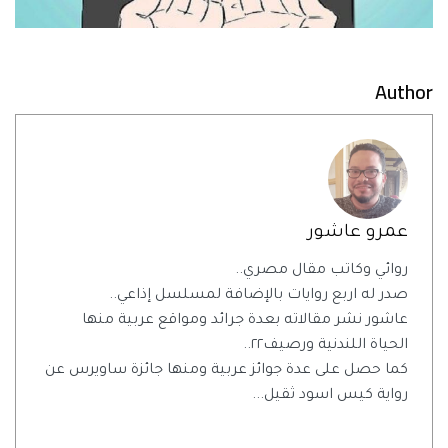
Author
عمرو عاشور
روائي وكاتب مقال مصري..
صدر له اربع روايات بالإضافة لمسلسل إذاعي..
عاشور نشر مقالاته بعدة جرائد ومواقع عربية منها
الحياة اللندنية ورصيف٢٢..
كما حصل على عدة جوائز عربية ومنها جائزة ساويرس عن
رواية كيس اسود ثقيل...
============
Please return the records above exactly as written, dropping every picture.

Author
عمرو عاشور
روائي وكاتب مقال مصري..
صدر له اربع روايات بالإضافة لمسلسل إذاعي..
عاشور نشر مقالاته بعدة جرائد ومواقع عربية منها
الحياة اللندنية ورصيف٢٢..
كما حصل على عدة جوائز عربية ومنها جائزة ساويرس عن
رواية كيس اسود ثقيل...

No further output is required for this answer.